Currently, in Colombia, police are not charging suspects with international drug trafficking, but with trafficking dozens of girls and women from Medellín and Bogota, who have been sent to be exploited as sex workers in Albania. This fact is revealed by journalist Anila Hoxha.
With full willpower at the start, but without knowing what "circle of hell" they would end up in, hundreds of young girls, including from other Latin American countries, fell into the net of trafficker Lucas Betancur and his father. They are considered leaders of one of the criminal groups that used all forms of exploitation in the forced sex industry.
According to investigations, almost 1 million euros are estimated to have been transferred by the victims of this network, who worked as escorts in Albania and practiced prostitution throughout the country. The girls were seduced, deceived and then kept in slavery for the exploitation of the body, to then be circulated in other countries such as Serbia, Croatia and Spain. For Albania, this phenomenon is becoming a serious concern, especially over the last four years.
Betancur's network is not the only one. Girls from Venezuela, Ecuador, Brazil, Ukraine, China, Afghanistan, Turkey and Romania are registered every day in Albanian police files, where shocking data on the methods of exploitation are described.
The first form of recruitment is seduction through deception, with promises of a better life, or holding hostage through a fictitious and irrevocable debt. This is enough for these girls, aged between 19 and 40, sometimes presented as masseuses and sometimes advertised "at will", to practice prostitution in an invisible world, but at the same time openly exposed on escort sites.
One of them tells her story:
"My name is Valentina. I came to Albania with a friend, who was the person who suggested I travel. In Colombia, she was practically a friend of my house, so I decided to come with her. I didn't know I was coming for this job and that it wasn't even legally prohibited. We were waiting for her contact. I needed money and, above all, I trusted my friend."
"When we arrived here, the trafficker warned us that the work we were going to do could get us into trouble with the law and that we had to be careful. He even threatened my friend when he found our apartment. They lied to both of us. We came to a place we knew nothing about."

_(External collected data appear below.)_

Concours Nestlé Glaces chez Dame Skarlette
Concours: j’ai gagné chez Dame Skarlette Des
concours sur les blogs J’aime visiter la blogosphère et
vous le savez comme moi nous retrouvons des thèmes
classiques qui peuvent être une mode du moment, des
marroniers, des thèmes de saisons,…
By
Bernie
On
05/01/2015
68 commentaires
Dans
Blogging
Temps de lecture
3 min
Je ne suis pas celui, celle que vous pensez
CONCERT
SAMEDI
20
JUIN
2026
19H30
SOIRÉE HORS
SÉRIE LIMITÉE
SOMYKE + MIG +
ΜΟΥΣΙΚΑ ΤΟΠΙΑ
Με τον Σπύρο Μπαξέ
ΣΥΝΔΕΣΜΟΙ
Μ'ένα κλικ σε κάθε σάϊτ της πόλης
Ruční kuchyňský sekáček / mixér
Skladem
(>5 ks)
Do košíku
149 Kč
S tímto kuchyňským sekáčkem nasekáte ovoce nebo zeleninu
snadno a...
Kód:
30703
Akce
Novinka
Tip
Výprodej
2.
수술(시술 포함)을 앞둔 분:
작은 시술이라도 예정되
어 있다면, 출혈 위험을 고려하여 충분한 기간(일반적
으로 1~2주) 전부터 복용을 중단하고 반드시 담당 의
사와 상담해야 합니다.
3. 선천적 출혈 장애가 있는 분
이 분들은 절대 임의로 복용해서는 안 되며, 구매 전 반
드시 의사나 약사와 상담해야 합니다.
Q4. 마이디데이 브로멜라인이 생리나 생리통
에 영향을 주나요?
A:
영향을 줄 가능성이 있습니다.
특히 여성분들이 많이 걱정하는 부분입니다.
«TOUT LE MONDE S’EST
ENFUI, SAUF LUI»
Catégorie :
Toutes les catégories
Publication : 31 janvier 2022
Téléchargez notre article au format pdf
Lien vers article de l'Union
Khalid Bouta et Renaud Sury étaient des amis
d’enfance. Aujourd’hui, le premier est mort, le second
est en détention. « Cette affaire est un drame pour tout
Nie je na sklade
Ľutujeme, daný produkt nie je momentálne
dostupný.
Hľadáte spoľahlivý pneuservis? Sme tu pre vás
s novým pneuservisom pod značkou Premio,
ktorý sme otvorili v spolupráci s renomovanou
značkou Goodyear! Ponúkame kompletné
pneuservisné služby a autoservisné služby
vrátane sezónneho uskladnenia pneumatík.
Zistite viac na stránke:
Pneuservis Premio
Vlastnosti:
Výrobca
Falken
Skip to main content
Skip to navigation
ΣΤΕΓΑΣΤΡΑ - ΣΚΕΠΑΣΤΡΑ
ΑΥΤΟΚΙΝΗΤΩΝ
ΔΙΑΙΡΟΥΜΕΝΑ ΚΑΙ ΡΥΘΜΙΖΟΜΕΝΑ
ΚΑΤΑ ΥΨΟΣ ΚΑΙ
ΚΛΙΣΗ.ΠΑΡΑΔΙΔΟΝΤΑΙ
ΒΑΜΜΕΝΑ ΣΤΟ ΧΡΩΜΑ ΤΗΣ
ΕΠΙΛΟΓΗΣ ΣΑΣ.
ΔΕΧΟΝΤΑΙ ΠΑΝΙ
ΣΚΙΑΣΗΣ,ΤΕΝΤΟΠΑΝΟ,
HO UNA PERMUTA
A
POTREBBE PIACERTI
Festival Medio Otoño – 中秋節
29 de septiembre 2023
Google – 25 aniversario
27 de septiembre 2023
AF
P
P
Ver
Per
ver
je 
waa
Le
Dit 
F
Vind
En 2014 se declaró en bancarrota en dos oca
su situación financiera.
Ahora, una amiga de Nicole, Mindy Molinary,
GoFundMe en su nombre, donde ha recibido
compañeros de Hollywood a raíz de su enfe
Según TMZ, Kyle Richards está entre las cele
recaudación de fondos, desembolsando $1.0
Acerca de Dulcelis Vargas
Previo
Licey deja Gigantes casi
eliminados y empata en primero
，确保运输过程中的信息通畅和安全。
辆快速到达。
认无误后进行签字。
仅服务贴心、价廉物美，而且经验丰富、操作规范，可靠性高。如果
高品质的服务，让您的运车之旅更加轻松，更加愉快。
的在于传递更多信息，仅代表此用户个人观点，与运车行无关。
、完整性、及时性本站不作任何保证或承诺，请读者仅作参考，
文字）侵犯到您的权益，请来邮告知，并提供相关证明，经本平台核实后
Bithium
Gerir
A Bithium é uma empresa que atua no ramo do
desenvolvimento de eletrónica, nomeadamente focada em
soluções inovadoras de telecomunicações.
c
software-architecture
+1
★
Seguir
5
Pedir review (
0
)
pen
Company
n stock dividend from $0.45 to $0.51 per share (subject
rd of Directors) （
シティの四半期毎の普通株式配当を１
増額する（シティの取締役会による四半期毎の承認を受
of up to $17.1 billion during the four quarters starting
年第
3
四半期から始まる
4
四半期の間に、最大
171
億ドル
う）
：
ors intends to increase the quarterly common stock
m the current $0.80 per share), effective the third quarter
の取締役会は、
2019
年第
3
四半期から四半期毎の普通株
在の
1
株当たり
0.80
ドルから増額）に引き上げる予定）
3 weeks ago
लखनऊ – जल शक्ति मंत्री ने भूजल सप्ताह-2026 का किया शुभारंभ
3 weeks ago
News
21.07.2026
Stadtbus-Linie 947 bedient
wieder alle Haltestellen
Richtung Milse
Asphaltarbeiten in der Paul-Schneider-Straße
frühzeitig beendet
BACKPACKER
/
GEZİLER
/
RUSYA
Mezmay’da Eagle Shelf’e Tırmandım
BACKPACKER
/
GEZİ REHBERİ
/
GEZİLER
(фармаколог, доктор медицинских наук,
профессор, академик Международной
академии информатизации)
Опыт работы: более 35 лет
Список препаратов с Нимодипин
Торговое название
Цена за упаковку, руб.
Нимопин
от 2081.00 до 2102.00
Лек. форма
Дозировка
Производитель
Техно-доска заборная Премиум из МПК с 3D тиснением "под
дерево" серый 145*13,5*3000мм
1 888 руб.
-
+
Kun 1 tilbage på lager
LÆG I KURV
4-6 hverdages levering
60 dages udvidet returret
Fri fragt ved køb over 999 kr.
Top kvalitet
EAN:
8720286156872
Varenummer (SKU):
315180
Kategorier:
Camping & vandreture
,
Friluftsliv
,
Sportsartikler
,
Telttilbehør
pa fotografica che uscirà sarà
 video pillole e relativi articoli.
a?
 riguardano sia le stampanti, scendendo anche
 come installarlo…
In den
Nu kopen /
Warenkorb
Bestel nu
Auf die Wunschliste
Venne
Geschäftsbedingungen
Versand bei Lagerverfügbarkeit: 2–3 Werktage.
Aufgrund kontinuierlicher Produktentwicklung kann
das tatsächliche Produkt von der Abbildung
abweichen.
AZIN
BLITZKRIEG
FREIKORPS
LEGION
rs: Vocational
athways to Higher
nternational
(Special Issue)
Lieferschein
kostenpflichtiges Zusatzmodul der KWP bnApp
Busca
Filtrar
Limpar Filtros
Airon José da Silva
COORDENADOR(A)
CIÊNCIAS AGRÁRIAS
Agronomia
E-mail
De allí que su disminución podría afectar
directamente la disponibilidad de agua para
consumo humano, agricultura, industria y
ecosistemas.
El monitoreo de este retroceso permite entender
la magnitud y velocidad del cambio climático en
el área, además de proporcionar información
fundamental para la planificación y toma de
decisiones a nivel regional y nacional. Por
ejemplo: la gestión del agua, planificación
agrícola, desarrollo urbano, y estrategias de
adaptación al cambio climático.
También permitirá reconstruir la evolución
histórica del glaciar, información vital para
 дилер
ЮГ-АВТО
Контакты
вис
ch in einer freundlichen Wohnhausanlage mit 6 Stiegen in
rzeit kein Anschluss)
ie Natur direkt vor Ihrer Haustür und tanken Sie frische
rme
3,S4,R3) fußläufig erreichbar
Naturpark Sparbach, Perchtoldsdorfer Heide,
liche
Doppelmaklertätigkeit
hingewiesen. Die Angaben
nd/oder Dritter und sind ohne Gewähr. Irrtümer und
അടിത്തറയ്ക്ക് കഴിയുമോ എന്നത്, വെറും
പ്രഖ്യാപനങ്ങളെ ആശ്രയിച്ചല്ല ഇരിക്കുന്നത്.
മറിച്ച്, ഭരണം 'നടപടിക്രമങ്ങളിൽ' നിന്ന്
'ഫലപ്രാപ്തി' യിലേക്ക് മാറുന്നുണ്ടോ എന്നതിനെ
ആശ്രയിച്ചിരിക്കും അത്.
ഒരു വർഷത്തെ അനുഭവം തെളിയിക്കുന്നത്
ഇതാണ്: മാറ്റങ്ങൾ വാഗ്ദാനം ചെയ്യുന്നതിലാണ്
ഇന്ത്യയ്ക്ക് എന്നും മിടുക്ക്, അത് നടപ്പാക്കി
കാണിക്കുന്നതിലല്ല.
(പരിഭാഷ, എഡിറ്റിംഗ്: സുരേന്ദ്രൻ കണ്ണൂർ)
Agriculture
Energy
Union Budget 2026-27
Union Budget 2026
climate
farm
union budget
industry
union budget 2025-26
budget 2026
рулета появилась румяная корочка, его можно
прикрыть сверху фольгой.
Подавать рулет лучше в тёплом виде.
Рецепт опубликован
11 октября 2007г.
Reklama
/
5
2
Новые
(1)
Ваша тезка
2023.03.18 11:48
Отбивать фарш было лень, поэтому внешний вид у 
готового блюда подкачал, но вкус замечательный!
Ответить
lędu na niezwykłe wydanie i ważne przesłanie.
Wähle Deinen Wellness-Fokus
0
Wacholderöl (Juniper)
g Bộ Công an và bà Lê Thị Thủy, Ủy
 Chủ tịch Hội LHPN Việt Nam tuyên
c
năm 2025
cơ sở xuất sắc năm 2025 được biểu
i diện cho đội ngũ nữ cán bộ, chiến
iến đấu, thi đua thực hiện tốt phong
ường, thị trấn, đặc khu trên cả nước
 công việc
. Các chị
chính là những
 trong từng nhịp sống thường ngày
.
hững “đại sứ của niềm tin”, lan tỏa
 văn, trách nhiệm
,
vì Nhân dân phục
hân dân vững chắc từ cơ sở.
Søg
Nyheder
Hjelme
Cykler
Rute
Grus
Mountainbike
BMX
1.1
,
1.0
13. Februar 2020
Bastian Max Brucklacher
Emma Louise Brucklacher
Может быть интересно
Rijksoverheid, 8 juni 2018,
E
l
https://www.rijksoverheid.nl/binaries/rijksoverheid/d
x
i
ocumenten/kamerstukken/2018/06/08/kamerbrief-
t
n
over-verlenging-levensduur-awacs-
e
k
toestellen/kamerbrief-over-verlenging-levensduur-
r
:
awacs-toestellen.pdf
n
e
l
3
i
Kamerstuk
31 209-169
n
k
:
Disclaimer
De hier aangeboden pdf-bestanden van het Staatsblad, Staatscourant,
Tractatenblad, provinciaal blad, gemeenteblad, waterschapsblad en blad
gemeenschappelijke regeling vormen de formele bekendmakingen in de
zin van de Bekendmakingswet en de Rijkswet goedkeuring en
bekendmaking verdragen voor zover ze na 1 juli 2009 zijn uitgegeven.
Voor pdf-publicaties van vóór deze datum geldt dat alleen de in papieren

“The day the police came to the apartment was a shock to me. In Colombia, prostitution is allowed, so I didn't know that in Albania it was forbidden. My real job in Colombia was aesthetics, but I have a child to raise and four other family members who lived only on my salary. The living wage in Colombia is not enough for anything.”
“The traffickers convinced me that money is made here and I came with the intention of opening my own beauty center when I returned to Medellín. I stayed in Albania for four months. During this time, I couldn’t even pay my family’s rent there, because I didn’t see the money when it was paid or when it was received. In this whole story, I am a victim, because in Albania prostitution is a crime; now we have problems with justice and the boss is in prison.”
The 23-year-old's story is the same as that of many other girls arrested in at least 75 police operations within a year in Albania.
Many of them, the moment they take the plane from their homeland, know that in exchange for money they will work as sex workers. They are presented as "experts", paid by the hour or day. Without their real name and with fake identities, the girls appear on digital platforms, offering themselves in virtual escort showcases, reports TCH.